Antropóloga e pesquisadora, Taisa Lewitzki é autora da dissertação “A vida das benzedeiras: caminhos e movimentos”, que conquistou Menção Honrosa do Prêmio de Obras e Teses da ANPOCS 2020 e o Prêmio Curta Ciência UFPR 2020. Taisa observa que benzimento é a tradução do conhecimento geracional, o qual as benzedeiras são guardiãs. “Experiências que elas enriquecem com a troca com outras benzedeiras, com a diversidade e são aplicadas em suas comunidades em prol da saúde popular. Essa forma de ver o mundo traduz um modo de vida e constitui a diversidade cultural do interior do Paraná.”

Documentário

Como parte das atividades programadas, será exibido o filme “Instalações-Rituais: documentário etnográfico sobre altares de benzedeiras por onde andou São João Maria”, da antropóloga Geslline Braga.

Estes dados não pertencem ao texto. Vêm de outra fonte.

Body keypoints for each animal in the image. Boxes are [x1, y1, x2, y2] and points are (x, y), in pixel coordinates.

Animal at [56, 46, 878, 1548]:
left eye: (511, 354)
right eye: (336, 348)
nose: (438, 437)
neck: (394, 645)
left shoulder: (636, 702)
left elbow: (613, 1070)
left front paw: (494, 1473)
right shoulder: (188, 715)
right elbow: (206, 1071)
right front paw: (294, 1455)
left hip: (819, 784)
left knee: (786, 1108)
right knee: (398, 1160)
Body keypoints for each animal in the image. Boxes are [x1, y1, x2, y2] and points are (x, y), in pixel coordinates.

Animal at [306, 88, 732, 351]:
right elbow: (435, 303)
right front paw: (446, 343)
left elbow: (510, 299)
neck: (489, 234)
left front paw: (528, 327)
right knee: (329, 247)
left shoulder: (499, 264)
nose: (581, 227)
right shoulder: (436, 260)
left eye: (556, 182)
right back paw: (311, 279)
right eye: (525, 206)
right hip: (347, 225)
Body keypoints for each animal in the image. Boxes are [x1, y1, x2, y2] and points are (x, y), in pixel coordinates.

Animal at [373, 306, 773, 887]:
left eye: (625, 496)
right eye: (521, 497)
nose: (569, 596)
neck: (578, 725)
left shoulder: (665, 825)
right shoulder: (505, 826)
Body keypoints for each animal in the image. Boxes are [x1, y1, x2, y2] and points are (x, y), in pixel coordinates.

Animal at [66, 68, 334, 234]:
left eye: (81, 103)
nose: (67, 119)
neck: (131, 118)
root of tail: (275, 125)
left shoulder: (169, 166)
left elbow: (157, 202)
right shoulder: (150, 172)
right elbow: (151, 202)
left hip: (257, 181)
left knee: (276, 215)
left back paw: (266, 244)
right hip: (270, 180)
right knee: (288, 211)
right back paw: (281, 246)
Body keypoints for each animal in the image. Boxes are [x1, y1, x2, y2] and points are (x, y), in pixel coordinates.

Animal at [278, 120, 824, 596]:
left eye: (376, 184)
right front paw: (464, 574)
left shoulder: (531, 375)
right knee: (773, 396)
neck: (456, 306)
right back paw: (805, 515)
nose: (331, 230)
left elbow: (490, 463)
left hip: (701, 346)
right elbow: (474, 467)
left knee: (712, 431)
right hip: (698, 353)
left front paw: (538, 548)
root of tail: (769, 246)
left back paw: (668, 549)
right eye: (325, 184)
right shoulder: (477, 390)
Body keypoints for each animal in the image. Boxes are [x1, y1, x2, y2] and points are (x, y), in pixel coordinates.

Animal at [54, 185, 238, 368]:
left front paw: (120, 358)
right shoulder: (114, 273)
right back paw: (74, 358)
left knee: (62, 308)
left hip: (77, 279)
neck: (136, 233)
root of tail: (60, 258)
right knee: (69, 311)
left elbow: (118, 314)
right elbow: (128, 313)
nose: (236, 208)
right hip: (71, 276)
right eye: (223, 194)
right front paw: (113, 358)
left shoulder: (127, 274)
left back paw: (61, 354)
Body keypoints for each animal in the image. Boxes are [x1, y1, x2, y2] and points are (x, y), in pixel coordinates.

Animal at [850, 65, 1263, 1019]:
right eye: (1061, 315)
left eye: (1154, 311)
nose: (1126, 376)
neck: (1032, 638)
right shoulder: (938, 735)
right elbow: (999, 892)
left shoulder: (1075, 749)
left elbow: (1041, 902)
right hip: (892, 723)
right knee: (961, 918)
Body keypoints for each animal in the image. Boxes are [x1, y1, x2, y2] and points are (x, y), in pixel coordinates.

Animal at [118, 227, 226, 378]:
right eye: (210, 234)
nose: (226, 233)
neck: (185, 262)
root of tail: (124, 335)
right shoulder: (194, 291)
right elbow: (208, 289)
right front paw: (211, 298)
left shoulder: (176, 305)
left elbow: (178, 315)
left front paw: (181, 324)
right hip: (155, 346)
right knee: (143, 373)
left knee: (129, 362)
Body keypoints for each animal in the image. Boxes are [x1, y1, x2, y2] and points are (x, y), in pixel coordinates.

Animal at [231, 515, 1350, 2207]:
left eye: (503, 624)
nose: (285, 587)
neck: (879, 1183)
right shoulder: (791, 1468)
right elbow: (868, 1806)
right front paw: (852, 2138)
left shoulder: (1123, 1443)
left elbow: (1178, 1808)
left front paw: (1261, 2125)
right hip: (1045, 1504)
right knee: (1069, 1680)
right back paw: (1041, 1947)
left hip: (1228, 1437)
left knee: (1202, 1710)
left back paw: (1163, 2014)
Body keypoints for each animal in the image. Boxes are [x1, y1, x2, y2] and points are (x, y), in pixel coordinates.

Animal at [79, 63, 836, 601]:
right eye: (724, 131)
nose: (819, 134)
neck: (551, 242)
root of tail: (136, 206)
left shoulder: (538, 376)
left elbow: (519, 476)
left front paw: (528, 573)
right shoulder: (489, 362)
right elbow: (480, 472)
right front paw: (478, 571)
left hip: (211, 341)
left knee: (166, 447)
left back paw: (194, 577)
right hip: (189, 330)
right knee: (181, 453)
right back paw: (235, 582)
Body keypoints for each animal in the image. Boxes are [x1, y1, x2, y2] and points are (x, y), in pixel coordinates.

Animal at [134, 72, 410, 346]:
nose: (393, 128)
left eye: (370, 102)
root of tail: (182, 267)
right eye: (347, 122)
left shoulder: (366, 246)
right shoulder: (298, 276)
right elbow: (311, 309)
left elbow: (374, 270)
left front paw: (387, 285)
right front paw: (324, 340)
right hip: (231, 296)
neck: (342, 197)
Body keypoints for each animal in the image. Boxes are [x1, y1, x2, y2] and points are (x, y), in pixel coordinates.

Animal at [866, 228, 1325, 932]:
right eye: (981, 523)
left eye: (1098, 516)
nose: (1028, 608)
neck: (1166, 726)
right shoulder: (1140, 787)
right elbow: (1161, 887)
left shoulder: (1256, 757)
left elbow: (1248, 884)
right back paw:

No dia 28 de março, o link será disponibilizado pelo Instagram e Facebook do MUPA.

A proposta da obra é realizar uma leitura dos altares de benzedeiras como instalações de arte contemporânea, notando as subjetividades, atribuições simbólicas, construção de significados, função ritualística e a presença da fotografia. Nos altares, a arte e a estética invadem o cotidiano, mostrando uma composição de aspectos dinâmicos e fluídos, que fazem parte da cultura popular brasileira. Um dos principais elementos de culto destes altares são as fotografias de João Maria, santo não-canônico da Região Sul do Brasil. Para a realização deste trabalho, foram visitadas casas de benzedeiras e benzedores de cidades paranaenses e catarinenses, por onde o santo passou entre o final do século de XIX e décadas iniciais do XX.

No dia 31 de março, às 19 horas, uma mesa-redonda virtual irá discutir questões relacionadas ao documentário “Instalações-Rituais”. O encontro terá a participação da antropóloga e realizadora do filme, Geslline Giovana Braga, e da professora da Universidade Federal do Paraná (UFPR), Liliana Mendonça Porto. A mediação será da arqueóloga do MUPA, Claudia Parellada.

Geslline é antropóloga, realizadora documentários etnográficos, com premiações em nível nacional. Especialista em Fotografia, possui Doutorado em Antropologia Social pela Universidade de São Paulo. Estuda as áreas de patrimônio imaterial, antropologia visual, antropologia das populações afro-brasileiras e das formas expressivas.

Liliana Mendonça Porto é professora da Universidade Federal do Paraná, com Doutorado pela Universidade de Brasília, e Pós Doutorado no Museu Nacional, atuando especialmente com o estudo de povos e comunidades tradicionais, e com as temáticas catolicismo popular, comunidades faxinalenses e quilombolas, e patrimônio imaterial.

Áudios

Ao longo do mês, nas redes sociais do MUPA, serão publicados uma série de áudios, produzidos com as benzedeiras paranaenses e organizados pela antropóloga Taisa Lewitzki.

Mulheres e Identidades

No dia 11 de março, às 19 horas, a pesquisadora e líder indígena Genilda Kaingang e a artista chinesa, radicada em Foz do Iguaçu, Maria Cheung, reconhecidas internacionalmente por lutarem pela valorização da atuação da mulher na sociedade, abordarão temas, como preconceito, superação e violência étnica. O encontro será transmitido pelas redes sociais do MUPA.

Nascida em 1957, Maria Cheung desenvolve arte conceitual, resultado do resgate das suas raízes. Suas obras falam da cultura que ela negou quando criança, ao chegar ao Brasil. Hoje, usa a arte para expressar a sua identidade, recria suas memórias afetivas e ancestrais e procura provocar reflexões com temas que a tocam.

Genilda Kaigang nasceu na Terra Indígena Barão de Antonina, em São Jerônimo da Serra, norte do Paraná. Na década de 1980, virou servidora da fundação nacional do índio (FUNAI). Em Curitiba, fundou o Conselho de Mulheres Indígenas do Brasil (CONAMI). Genilda desenvolve diversas atividades de divulgação das culturas indígenas em escolas, universidades e museus.

Serviço

  • 11 de março, às 19 horas: Mesa-redonda “Mulheres e Identidade”.
  • 18 de março, às 19 horas: Mesa-redonda “Benzedeiras do Paraná: Mulheres de Fé”.
  • 28 a 31 de março: disponibilização do documentário “Instalações-Rituais: documentário etnográfico sobre altares de benzedeiras por onde andou São João Maria”.
  • 31 de março, às 19 horas: Mesa-redonda sobre o documentário “Instalações-Rituais”.

Todas as atividades acontecem nas redes sociais do MUPA.